Japan: Energiepolitik nach Fukushima Doch kein voller Atomausstieg

Atomkraft, jein danke: Japans Ministerpräsident Kan denkt laut über einen Ausstieg aus der Kernenergie nach, doch Regierungssprecher Edano widerspricht: Die Abkehr von der Atomkraft sei nur eine "Hoffnung für die ferne Zukunft".

In der japanischen Regierung zeichnet sich ein Konflikt über die angekündigte Kehrtwende in der Energiepolitik ab. Die von Ministerpräsident Naoto Kan in Aussicht gestellte Abkehr von der Kernkraft nach der Fukushima-Katastrophe sei nicht offizielle Regierungslinie, sagte der Regierungssprecher Yukio Edano.

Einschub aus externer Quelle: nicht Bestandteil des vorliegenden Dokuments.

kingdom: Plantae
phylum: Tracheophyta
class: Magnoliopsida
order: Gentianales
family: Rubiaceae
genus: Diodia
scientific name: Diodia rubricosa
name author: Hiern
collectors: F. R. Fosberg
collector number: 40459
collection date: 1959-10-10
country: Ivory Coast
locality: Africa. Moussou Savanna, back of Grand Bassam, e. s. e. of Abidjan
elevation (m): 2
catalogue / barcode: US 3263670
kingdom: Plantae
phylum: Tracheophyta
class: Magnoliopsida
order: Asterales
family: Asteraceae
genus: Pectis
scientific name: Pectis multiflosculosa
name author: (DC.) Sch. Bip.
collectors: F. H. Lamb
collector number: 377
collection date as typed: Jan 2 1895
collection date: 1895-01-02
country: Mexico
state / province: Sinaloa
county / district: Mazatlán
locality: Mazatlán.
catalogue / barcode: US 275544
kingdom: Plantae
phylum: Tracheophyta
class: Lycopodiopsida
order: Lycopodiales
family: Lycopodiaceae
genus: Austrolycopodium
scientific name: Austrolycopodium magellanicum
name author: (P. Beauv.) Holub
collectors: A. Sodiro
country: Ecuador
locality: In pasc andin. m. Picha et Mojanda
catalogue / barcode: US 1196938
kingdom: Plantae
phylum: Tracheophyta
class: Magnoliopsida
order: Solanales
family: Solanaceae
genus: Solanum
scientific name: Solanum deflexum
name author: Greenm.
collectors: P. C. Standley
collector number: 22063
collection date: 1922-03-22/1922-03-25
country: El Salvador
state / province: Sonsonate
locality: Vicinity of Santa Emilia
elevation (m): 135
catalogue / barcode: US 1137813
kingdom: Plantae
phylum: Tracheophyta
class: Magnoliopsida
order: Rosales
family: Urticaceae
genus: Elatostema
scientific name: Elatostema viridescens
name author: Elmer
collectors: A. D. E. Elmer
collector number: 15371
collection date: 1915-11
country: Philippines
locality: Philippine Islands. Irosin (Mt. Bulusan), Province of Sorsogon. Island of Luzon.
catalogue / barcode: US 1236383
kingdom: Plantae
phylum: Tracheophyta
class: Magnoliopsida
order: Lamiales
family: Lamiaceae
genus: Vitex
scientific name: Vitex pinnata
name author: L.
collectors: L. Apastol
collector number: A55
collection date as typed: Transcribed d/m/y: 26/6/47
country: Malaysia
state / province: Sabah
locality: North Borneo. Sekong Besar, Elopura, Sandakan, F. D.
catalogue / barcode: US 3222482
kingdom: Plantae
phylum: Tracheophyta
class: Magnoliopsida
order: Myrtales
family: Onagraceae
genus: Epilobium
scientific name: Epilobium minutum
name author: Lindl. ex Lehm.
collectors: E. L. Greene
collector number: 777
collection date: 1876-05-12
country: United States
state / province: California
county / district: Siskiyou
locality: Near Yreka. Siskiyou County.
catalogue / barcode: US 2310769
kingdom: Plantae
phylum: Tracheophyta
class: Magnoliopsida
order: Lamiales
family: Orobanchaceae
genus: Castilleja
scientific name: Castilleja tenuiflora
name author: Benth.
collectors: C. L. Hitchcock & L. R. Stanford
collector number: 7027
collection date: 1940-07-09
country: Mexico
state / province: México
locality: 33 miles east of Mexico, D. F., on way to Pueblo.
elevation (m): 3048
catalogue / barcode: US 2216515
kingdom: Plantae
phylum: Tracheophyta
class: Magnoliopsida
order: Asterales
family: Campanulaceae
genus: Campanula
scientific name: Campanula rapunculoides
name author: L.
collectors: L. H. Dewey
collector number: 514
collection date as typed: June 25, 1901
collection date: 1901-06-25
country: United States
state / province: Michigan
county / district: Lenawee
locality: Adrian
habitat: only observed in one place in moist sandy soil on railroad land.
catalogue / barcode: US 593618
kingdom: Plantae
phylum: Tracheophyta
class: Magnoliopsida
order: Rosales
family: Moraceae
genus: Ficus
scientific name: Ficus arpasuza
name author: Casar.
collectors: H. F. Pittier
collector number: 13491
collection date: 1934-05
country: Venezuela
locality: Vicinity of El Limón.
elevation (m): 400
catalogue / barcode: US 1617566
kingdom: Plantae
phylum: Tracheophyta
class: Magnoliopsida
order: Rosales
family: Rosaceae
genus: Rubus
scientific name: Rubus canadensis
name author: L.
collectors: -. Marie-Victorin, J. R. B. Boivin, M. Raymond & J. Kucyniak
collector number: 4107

Eine Gesellschaft ohne Atomkraft sei lediglich eine "Hoffnung für die ferne Zukunft", zitierte ihn die Nachrichtenagentur Kyodo.

Die Ruinen des Meilers Fukushima-1: Nach der Reaktorkatastrophe überdenkt Japans Regierung ihre Energiepolitik. 

(Foto: dpa)

Am Mittwoch hatte der politisch angeschlagene Regierungschef Kan angekündigt, sein Land wolle "systematisch und in Etappen" aus der Atomkraft aussteigen. Er gab aber keinen genauen Zeitplan an. Nach einem Erdbeben und Tsunami im März war es in mehreren Reaktorblöcken der Atomanlage Fukushima-1 zu Kernschmelzen gekommen, in deren Folge die Region radioaktiv verstrahlt wurde. Seitdem steht Japans Atompolitik in der Kritik.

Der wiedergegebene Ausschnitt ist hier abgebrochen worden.